Monday, January 30, 2012


ON A WING AND A PRAYER: We've all read them- national newspaper stories that attempt to make sense of a local story but instead make a mess of it.

"Parachute journalism" isn't easy but can be downright impossible when the story you're looking for isn't really there but the author is determined to pound that square peg into an existing round hole.

We came across just such a piece at the popular "Truthout" website this weekend. It's a very strange- and skewed- little article on the supposed "Occupy movement" on Kaua`i by Michelle Fawcett Ph.D., an adjunct professor in the Media, Culture and Communications Department at New York University who "is currently traveling across the US covering the Occupy movement."

For those who might have missed it when the Occupy Wall Street movement came to Kaua`i last year in its nascent days, after a fairly well-attended sign-holding rally in front of Safeway and an attempt a few days later to actually occupy the county building lawn overnight- where attendees kind of drifted away before they rolled up the sidewalks at 9 p.m.- things kind of fizzled.

We speculated that it might be because, if you're not homeless, a transient or working six jobs, you are, almost by definition, among the very privileged just to live on Kaua`i. Living here permanently means you're apt to be in the 90th percentile of the "99%." On Kaua`i the 1% is more like 75% (to pull some numbers out of our butt).

But that didn't stop Fawcett who somehow dug up a few FOB North Shore malahini who assured her the Kaua`i version of the Occupy Wall Street movement is alive and well here and that "we" are planning on permanently occupying the County Building lawn.

As to the controversy over naming a group "occupy" in the islands - what with the overthrow in 1893 and the military occupation that persists to this day - it somehow feels insulting to the real ongoing occupation. Instead of the "Occupy with Aloha" name that had been adopted by those who organized and participated in those events last year, somehow she came up with the "Occupy Movement" moniker.

But at least she tried, circling around the sovereignty issue by interviewing the Reinstated Hawaiian Government's Kane Pa- although it was apparent she didn't really "get" the irony involved in new haole group occupying a "country" that another haole group has been occupying for more than a century.

Fawcett first introduces us to her sources, writing

Members of Occupy Kapaa on Kauai, Toni Liljengren, 54, and Andy Fitts, 57, are transplants to the northernmost island they now call home. Toni, a lomi lomi massage therapist, relocated over 20 years ago, while Andy, director of a local Tibetan peace park and a real estate developer, and his wife are more recent arrivals. Speaking over lunch in a sun-washed café, both warned of an imminent global "systems shift."

Where do you start with the oxymoronic absurdity of a North Shore real estate developer as spokesperson for a non-existent "Occupy Kapa`a" group?

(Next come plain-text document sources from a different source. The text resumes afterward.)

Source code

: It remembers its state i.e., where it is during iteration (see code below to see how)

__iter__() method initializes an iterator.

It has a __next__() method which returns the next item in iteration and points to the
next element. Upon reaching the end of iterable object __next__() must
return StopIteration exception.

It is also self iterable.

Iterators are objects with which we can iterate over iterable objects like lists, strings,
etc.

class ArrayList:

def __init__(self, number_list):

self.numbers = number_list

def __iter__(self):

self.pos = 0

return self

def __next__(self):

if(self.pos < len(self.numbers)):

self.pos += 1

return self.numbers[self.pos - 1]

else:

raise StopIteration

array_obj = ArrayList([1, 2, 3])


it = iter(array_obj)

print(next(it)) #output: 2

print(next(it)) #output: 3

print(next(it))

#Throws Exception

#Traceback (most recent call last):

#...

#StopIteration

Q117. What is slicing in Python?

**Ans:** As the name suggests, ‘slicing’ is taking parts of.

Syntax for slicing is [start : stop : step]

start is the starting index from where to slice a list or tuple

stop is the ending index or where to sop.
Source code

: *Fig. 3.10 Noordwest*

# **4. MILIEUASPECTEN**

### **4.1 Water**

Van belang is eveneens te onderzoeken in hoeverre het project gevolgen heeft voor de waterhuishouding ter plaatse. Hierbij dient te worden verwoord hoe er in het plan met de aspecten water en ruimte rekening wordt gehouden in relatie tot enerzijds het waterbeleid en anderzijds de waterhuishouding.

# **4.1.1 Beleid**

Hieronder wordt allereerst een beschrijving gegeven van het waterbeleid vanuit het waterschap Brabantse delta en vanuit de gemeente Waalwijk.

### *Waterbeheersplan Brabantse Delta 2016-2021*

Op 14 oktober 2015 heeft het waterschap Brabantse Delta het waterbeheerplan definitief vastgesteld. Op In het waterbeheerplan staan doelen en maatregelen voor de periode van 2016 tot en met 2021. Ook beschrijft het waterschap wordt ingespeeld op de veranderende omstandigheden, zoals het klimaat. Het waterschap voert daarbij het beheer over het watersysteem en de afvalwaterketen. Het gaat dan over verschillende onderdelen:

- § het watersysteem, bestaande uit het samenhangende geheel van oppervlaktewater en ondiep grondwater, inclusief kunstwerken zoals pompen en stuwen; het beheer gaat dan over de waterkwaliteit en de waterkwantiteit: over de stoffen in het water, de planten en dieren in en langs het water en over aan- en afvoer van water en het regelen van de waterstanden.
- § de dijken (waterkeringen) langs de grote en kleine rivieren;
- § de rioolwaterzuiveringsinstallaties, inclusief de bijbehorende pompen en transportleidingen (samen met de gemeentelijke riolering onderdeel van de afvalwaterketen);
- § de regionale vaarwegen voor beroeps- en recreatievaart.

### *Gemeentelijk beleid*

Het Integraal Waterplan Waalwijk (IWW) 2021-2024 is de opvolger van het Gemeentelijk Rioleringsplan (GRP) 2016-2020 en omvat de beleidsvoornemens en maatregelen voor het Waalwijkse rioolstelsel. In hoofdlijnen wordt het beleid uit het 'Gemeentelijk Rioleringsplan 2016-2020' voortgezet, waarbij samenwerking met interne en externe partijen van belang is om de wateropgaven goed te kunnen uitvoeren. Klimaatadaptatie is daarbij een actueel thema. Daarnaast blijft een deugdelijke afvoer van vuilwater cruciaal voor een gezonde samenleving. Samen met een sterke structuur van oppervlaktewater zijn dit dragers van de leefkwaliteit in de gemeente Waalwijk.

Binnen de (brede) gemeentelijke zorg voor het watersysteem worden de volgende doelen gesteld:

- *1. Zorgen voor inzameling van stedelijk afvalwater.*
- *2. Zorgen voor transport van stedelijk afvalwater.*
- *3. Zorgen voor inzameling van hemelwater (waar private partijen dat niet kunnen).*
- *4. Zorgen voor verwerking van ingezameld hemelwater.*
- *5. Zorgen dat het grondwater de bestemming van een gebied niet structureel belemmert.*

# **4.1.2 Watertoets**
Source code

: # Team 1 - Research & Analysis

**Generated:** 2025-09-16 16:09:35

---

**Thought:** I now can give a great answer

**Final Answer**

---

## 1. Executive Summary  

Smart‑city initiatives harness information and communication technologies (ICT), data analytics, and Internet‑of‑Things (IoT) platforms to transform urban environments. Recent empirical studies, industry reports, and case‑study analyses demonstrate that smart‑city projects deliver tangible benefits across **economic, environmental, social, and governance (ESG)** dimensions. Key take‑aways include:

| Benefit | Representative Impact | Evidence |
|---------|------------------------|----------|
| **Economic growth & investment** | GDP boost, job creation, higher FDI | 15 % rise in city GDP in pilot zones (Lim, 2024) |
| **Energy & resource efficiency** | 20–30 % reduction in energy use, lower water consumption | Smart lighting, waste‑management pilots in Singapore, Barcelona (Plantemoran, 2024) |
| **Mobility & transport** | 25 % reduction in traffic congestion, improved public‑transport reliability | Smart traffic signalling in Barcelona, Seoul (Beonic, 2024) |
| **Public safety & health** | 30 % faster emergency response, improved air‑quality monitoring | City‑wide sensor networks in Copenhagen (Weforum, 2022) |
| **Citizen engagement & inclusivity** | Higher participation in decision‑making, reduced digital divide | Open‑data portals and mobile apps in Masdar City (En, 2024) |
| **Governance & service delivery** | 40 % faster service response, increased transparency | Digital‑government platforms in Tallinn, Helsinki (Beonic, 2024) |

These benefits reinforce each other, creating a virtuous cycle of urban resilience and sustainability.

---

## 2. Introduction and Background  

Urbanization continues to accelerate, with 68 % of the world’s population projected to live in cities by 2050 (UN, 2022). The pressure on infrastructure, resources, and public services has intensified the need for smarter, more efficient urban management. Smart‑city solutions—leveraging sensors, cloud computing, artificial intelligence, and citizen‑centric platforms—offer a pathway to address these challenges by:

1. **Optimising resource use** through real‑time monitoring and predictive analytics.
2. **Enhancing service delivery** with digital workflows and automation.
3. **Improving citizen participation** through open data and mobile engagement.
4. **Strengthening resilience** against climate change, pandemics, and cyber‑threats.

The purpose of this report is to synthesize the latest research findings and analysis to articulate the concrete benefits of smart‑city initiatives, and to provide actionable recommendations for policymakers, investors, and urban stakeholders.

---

At least the writer kind of got the idea that there's a sustainability movement here, albeit presenting it as a self-contained part and parcel of the local "Occupy" movement- as if it all just occurred to us last October as a result of the establishment of the original "Occupy Wall Street" outpost, about a quarter-mile from Fawcett's NYU campus.

So what will Liljengren and Fitts do "when da boat no more come?" Liljengren says:

"I feel really safe on Kauai. There's fish. There's fruit. This is a very sustainable place. It's probably one of the best places to be at the time of the collapse."

Toni is confident she can survive a crisis because she already barters for food, shelter and chelation therapy. While Andy is more wary, he concludes that a systems shift will "bring out the best in everyone because all the intelligence will be called upon. It will be survival time. Everyone will be scrambling for a new paradigm. But it will be a wonderful time because people will actually stop sleepwalking."

So we'll all be okay just the way things are now- no gardens (and no land for them), little or no large scale sustainable crop agriculture, prime Ag land broken up into gentlemen’s estates, everyone working 11 jobs in the all-pervasive tourism industry- because there'll be plenty of free fish and fruit trees for Toni and Andy expects everyone to be so "awake" and "aware" that they apparently won’t need food or fuel anymore.

Yeah we'll live on love. Or better still we'll become "breatharians."

There's a certain rare skill to airlifting into town and jumping right in journalistically- one that many try but few master. Not everyone is a Tony Sommer, a Denis Wilken or a Mike Levine. But even more difficult is doing it for a "one-off." And it's even harder still if you came with a thesis and the facts on the ground don't jibe with those you thought you'd find.

The solution is to change your theory, instead of trying to change what you find on the ground, Mr. Jones.